_Exercise data_.
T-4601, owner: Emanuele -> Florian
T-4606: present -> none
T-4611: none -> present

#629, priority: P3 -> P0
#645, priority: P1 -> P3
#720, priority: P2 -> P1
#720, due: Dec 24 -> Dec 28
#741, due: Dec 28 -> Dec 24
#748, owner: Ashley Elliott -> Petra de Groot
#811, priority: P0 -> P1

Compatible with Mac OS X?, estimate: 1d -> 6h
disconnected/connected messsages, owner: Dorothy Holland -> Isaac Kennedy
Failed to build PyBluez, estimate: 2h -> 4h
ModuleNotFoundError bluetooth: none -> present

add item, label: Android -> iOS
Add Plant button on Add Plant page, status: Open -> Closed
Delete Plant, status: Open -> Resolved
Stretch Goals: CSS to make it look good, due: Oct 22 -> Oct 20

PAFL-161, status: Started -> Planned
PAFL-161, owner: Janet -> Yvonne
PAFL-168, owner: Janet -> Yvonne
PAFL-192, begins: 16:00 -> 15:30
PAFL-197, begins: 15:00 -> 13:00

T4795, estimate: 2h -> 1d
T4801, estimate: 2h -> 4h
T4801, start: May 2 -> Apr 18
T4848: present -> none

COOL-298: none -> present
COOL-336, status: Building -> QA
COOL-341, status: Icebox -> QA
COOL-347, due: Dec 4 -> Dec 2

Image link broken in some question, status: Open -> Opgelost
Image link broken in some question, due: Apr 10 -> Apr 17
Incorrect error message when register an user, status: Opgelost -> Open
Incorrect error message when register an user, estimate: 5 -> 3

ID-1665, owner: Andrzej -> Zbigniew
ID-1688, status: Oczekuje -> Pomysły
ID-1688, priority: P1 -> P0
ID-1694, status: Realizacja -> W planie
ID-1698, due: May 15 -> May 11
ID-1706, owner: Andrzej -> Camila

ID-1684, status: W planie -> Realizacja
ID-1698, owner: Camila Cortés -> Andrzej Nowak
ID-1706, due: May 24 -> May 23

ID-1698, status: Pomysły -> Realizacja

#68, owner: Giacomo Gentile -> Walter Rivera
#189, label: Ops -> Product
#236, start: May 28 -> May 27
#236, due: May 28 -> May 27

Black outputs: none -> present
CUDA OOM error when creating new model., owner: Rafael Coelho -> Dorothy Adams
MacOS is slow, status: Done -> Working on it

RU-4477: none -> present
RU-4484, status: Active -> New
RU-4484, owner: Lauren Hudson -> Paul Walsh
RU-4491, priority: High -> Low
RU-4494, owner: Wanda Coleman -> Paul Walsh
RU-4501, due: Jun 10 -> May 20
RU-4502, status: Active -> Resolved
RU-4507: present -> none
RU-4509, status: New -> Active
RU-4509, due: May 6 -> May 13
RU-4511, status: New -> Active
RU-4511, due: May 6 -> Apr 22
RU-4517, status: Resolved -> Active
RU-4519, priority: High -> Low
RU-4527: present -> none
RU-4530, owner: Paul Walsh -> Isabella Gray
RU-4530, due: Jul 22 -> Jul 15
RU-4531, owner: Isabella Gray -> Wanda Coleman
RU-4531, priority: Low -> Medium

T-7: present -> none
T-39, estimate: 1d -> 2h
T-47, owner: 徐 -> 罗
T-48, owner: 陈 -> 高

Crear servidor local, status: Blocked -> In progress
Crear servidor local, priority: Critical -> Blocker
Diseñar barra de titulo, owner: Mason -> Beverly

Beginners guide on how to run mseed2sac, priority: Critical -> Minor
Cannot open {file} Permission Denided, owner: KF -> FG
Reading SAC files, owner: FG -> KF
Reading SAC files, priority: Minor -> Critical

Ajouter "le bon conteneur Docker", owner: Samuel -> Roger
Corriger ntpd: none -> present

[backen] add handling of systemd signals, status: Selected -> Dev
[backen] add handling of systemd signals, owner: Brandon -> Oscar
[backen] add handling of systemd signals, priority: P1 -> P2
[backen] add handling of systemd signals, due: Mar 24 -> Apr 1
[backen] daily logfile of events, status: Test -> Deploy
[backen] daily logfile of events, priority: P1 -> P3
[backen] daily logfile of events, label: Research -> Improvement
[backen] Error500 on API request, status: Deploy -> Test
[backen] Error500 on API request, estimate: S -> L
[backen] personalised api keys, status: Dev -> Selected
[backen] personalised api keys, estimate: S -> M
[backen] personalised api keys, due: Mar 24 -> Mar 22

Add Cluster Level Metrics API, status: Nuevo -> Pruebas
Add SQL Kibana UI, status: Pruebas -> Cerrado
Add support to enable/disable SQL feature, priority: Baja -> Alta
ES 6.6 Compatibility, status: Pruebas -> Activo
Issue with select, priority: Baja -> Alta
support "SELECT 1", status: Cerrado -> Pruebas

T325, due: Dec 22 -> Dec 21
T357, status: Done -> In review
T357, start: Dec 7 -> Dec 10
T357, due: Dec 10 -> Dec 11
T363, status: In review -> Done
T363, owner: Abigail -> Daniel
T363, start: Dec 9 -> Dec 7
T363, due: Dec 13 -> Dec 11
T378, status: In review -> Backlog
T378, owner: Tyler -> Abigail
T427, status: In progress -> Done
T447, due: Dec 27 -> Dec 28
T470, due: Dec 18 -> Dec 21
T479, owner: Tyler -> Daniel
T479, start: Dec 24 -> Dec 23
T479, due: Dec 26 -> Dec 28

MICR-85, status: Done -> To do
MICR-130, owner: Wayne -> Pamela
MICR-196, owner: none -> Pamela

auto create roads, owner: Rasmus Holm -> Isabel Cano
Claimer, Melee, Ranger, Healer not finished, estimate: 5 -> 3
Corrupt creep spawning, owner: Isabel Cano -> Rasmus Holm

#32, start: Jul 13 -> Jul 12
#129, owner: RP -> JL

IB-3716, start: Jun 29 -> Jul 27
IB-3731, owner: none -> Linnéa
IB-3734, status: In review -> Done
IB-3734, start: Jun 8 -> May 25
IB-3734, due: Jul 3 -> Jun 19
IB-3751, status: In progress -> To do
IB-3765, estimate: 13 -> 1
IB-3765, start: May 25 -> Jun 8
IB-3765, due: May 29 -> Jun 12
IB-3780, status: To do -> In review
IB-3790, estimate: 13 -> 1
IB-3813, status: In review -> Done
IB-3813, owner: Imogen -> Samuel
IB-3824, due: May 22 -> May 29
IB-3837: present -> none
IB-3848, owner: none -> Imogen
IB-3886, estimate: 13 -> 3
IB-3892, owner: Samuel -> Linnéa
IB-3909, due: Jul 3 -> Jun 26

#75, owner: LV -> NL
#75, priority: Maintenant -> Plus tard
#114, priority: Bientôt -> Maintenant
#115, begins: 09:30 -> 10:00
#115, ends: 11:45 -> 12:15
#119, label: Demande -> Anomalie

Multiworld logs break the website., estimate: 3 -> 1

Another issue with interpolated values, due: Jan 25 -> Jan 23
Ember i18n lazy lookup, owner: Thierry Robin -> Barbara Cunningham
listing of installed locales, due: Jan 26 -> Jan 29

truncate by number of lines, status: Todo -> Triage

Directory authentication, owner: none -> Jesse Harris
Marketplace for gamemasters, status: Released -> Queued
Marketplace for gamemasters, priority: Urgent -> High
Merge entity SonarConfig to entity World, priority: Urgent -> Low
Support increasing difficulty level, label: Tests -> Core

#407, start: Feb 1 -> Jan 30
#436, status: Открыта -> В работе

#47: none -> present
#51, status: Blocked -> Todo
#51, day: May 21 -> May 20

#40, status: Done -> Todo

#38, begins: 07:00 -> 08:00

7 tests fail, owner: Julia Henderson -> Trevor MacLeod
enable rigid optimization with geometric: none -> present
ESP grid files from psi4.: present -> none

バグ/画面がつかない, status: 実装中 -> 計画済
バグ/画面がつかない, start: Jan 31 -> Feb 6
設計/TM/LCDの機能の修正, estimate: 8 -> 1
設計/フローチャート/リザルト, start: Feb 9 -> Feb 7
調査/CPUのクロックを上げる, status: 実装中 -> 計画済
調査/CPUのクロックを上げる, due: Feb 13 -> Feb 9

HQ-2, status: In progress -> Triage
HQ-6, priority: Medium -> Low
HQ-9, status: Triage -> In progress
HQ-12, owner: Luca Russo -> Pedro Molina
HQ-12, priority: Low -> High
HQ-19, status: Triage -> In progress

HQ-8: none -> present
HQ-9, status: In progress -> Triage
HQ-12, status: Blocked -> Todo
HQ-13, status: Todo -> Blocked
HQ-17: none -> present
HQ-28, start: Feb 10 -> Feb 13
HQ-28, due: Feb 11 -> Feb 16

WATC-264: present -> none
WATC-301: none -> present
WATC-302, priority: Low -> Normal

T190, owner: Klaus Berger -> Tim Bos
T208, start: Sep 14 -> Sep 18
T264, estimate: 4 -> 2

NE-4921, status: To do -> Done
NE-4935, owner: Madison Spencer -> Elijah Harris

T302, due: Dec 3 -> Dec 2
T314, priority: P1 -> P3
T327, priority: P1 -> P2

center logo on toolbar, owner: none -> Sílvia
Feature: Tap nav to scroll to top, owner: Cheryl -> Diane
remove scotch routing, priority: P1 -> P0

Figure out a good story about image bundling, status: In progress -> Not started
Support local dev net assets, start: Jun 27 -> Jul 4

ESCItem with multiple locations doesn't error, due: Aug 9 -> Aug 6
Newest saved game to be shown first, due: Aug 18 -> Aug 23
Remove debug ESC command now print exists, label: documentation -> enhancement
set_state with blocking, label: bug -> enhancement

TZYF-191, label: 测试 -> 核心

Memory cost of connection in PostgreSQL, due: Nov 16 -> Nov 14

_Task prompt_. In the listing above, find the line with "ESCItem with multiple" and set down that line and all after it exactly, through the final line.

_Result of the exercise_.
ESCItem with multiple locations doesn't error, due: Aug 9 -> Aug 6
Newest saved game to be shown first, due: Aug 18 -> Aug 23
Remove debug ESC command now print exists, label: documentation -> enhancement
set_state with blocking, label: bug -> enhancement

TZYF-191, label: 测试 -> 核心

Memory cost of connection in PostgreSQL, due: Nov 16 -> Nov 14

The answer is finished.